Publisher(s) Don Daglow
Platform(s) Commodore 64, Apple II, DOS
Release date(s) 1986
Genre(s) Strategy
Mode(s) Single-player
Distribution Floppy disk(s)

Lords of Conquest is a 1986 strategy video game developed by Eon Software, Inc. (collectively, Bill Eberle, Jack Kittredge, Peter Olotka and Trevor Western) and produced by Don Daglow.

Summary[edit]

The original version of the game was programmed for the Apple II in FORTH and assembly language by Ted Schmeckpeper, in collaboration with Eberle, Kittredge and Olotka. The game was published by Electronic Arts and released for the Commodore 64, Apple II, Atari 8-bit, Atari ST and PC DOS.

The game is based on the board game Borderlands by Eon Productions[1] (best known for their highly acclaimed board game, Cosmic Encounter), and was marketed with the slogan "Better than Risk!" to identify it as a global conquest game similar to Risk. It proved to be one of EA's best-selling titles of 1986. GameSpy awarded Lords of Conquest a "Gotcha" award as one of the top games of its era.

Gameplay[edit]

Game phases[edit]

The game is a contest between two to seven players, of which any number may be human or computer players. Each player is given a specific color, which matches their territories. Computer players can be selected to be Aggressive, Defensive, or Passive in their style of play. The human player(s) then must select how random the odds of an attack are, the amount of resources in the game, and the amount of land vs. water. Additionally, the Victory Conditions are also chosen; of which is the building of three to eight cities. Territories are then selected one at a time amongst the players, until all are selects or a remainder is left that is at least one less than the number of players, which are left black.

After territory selection, the game then moves on to the Production phase, where all the resources per player are tallied and "put" into the stockpile. There is a 25% chance for the Production phase to be skipped on any turn. If it is the first turn, players then place their stockpiles in a territory. Next comes Trade, where players may trade any resources they have for resources they wish. All five resources may be traded, but note that horses must have a territory to "land on" to be accepted. The next phase is Shipment, where the stockpile may be moved. Alternatively, a horse, weapon, or boat may be moved. Note that you may ship a weapon with a horse, or a weapon and/or horse with a boat! There is a 25% chance for the Shipment phase to be skipped on any turn. The fifth phase is Conquest, where you may make up to two attacks on any valid territory. The final phase is Development, where you may buy cities, weapons, or boats.

Resources and units[edit]

After the final territory is selected, the players place stockpiles on the map. The stockpile may be moved once a turn if there is a transport phase, or instead of attacking another player. The stockpile holds all of a player's resources, and if the territory it is located in is taken, those resources are forfeited to the attacking player.

There are five kinds of resources: coal, gold, iron, timber, and horses. Control of each territory with a resource at the beginning of the turn yields one unit of the resource into the stockpile. At the end of the turn boats, cities, or weapons may be purchased.

> _DATA SECTION_:
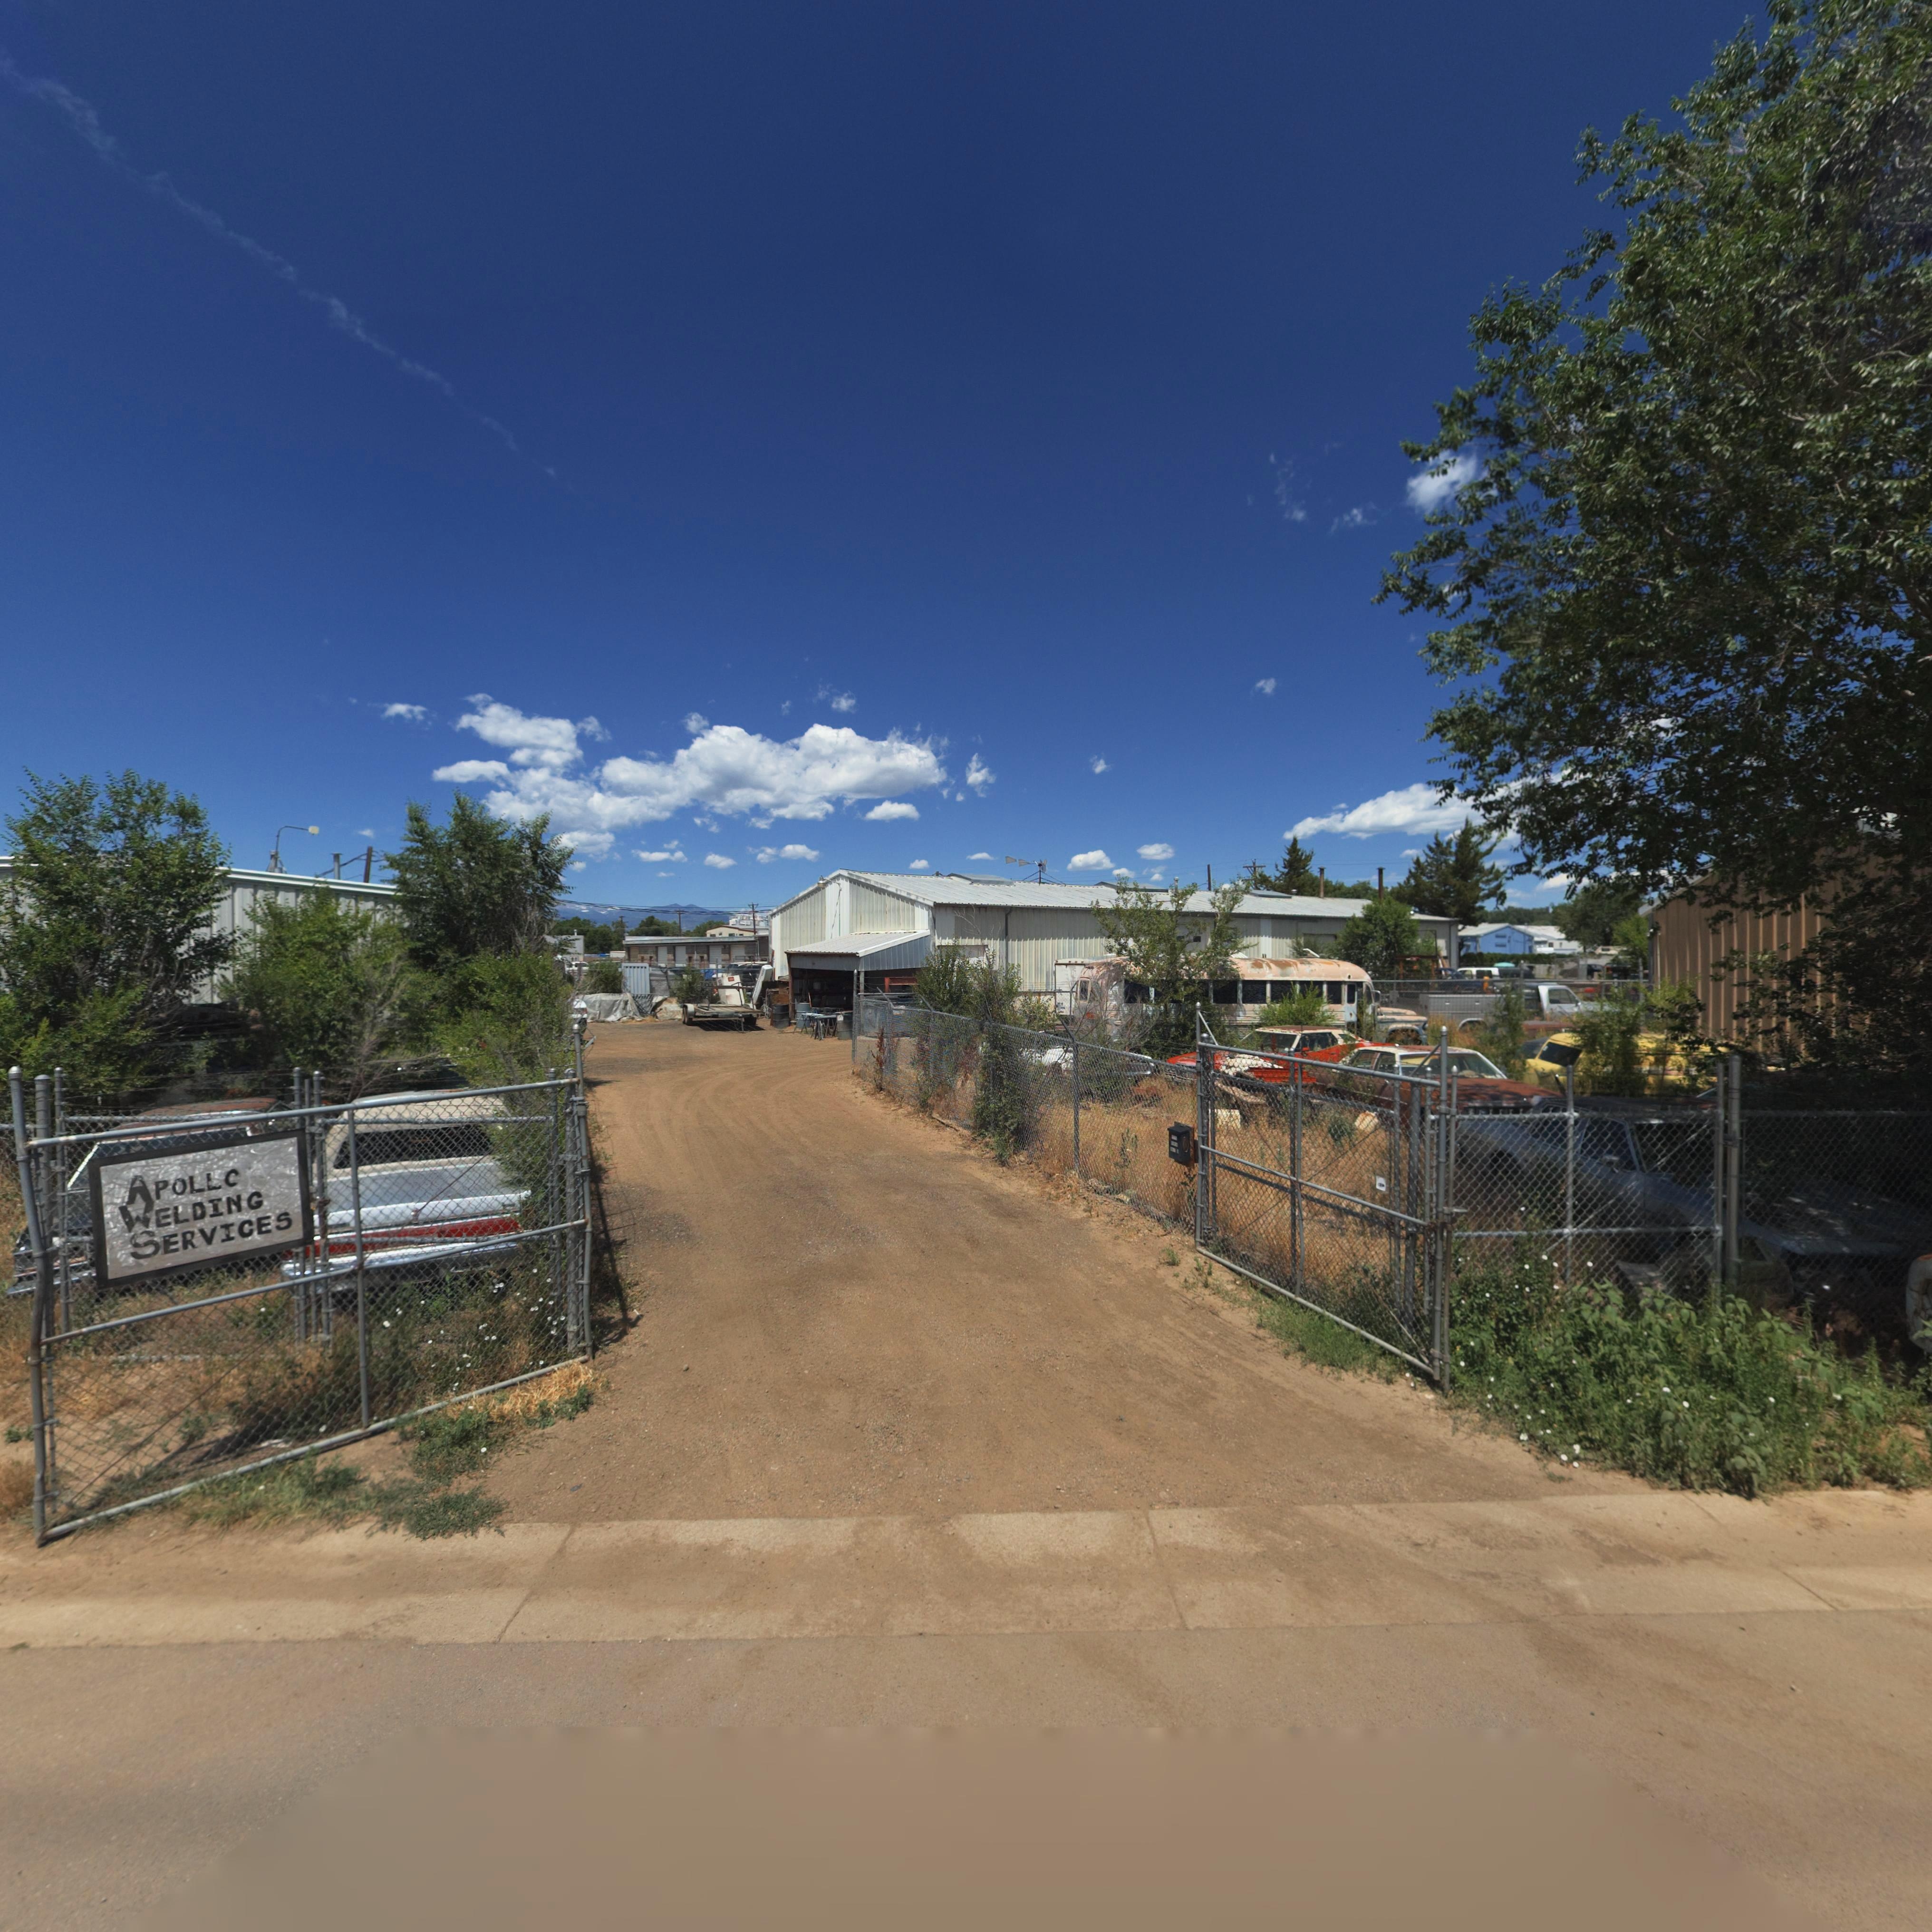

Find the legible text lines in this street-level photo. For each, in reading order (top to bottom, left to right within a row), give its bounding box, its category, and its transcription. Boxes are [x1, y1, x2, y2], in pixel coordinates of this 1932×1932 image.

[125, 1167, 242, 1203] BusinessName: APOLLC
[113, 1186, 268, 1233] BusinessName: WELDING
[125, 1206, 296, 1264] BusinessName: SERVICES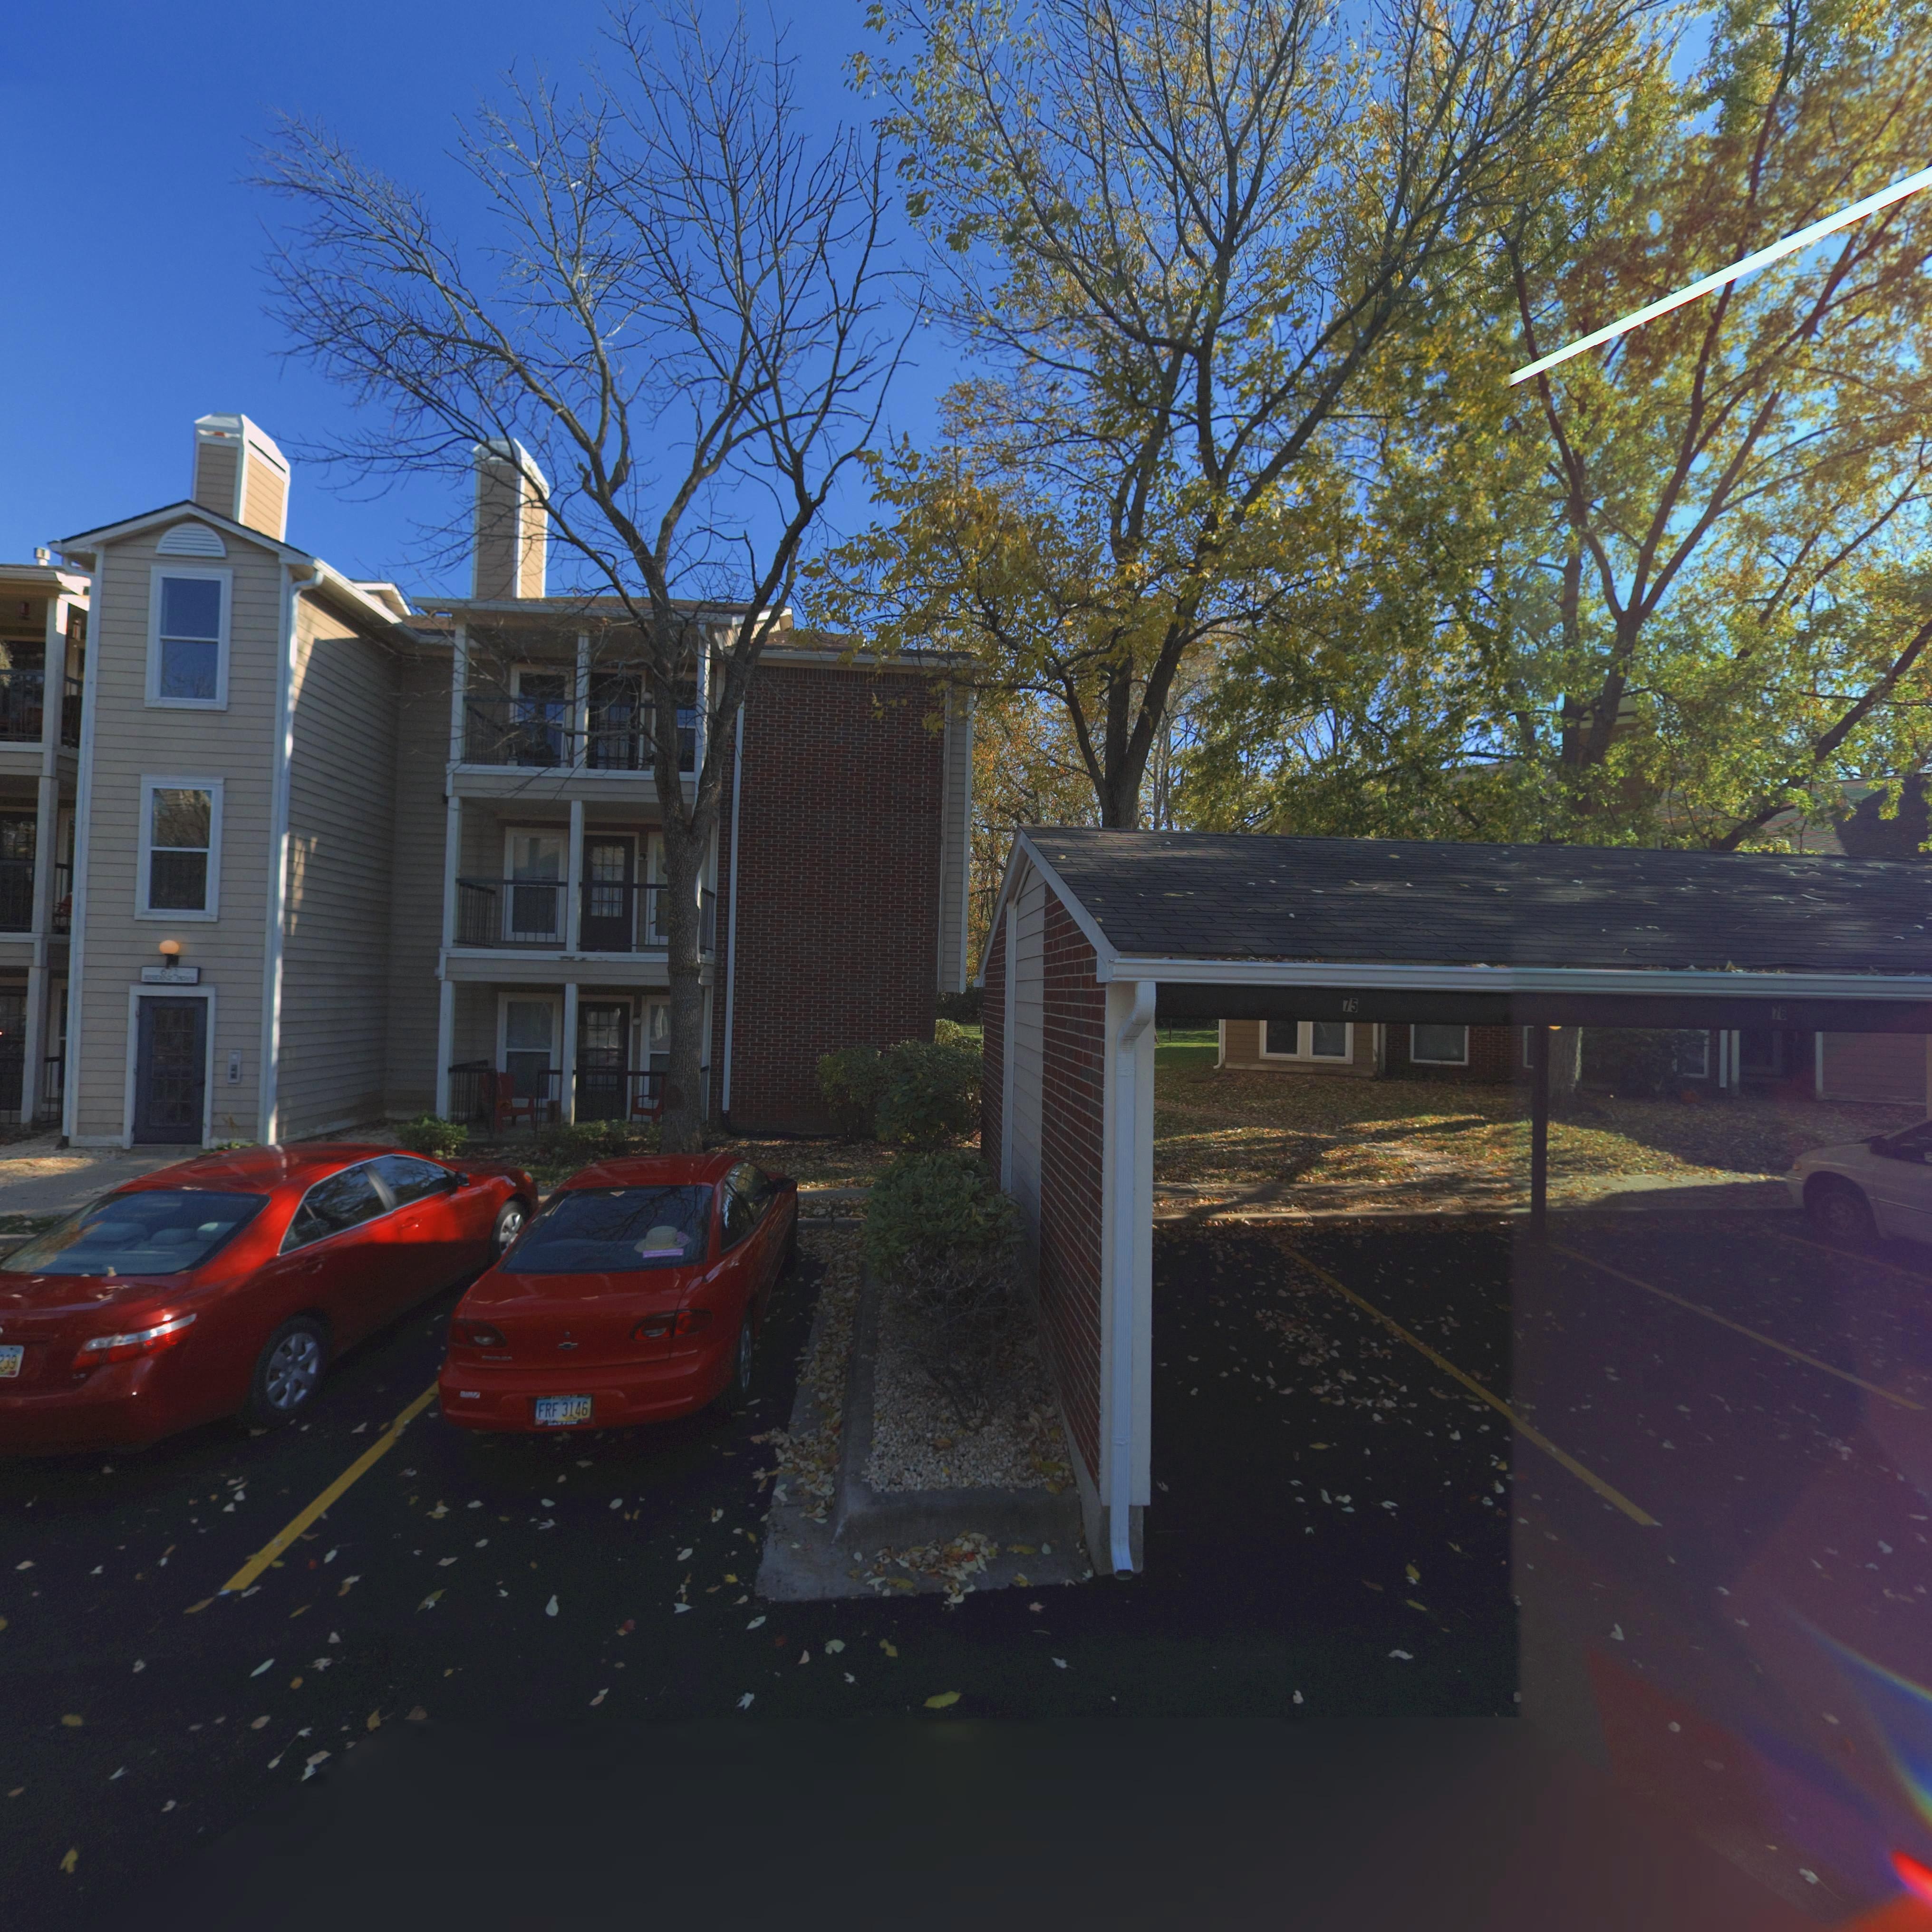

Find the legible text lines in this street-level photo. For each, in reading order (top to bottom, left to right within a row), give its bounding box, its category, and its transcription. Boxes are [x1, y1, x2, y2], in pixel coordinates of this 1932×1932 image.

[159, 966, 179, 977] StreetNumber: 6*2
[1343, 997, 1358, 1014] StreetNumber: 75
[1772, 1005, 1787, 1022] StreetNumber: 76
[3, 1353, 18, 1371] None: 39
[537, 1400, 589, 1419] None: FRF 3146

> _EXERCISES TO COMPLETE_:
A. Answer from the Lords of Conquest text:
(i) Which board game is the computer game based on?
(ii) How many players can take part in a game?
(iii) What are the five kinds of resources?
B. Continue the Lords of Conquest text from where it stops.
The lines above are not needed for what comes next.

> _REPLIES_:
A.
(i) Borderlands, by Eon Productions
(ii) Two to seven
(iii) Coal, gold, iron, timber, and horses

B.
During combat, the offensive and defensive odds are computed by taking the sum of all territories that touch the territory in question. Therefore, if a defending territory is touched by only one other territory of the same color and three of the attacking player, the offensive:defensive strength is 3:2, meaning the attack will succeed. Other factors can change the combat strengths of the opposing forces, including:

  • Boats - Boats have a strength of 2 each. During an attack, Boats may carry one horse and/or one weapon, for a maximum increase in strength of 6. For defensive purposes, each Boat raises the territory defense by 2. A Boat costs 3 wood (or 3 Gold) to build, and there may be multiple boats in a territory, one per piece of coastline the territory possesses. Boats have no movement point limits, but they can't cross land to enter other bodies of water or dock at territories with no open coast tiles.
  • Cities - Cities are the key to the game. Besides quantifying victory, Cities DOUBLE the production of all resources in the territory they are built OR are touching, except Horses. Cities add 2 to the owner's strength. A City costs a Coal, a Gold, an Iron, & a Tree (OR 4 Gold) to build, and there may be only one City per territory.
  • Horses - Horses are unique among the resources as they are not a stockpiled good, but rather expand on the map. A Horse is produced in the territory that has the herd icon, or in an adjoining territory. A Horse adds 1 to combat strength, and there may be only one Horse per territory. A horse may move up to 2 spaces to participate in an attack, and may carry a weapon with it or pick one up along the way, giving a maximum strength bonus of 4.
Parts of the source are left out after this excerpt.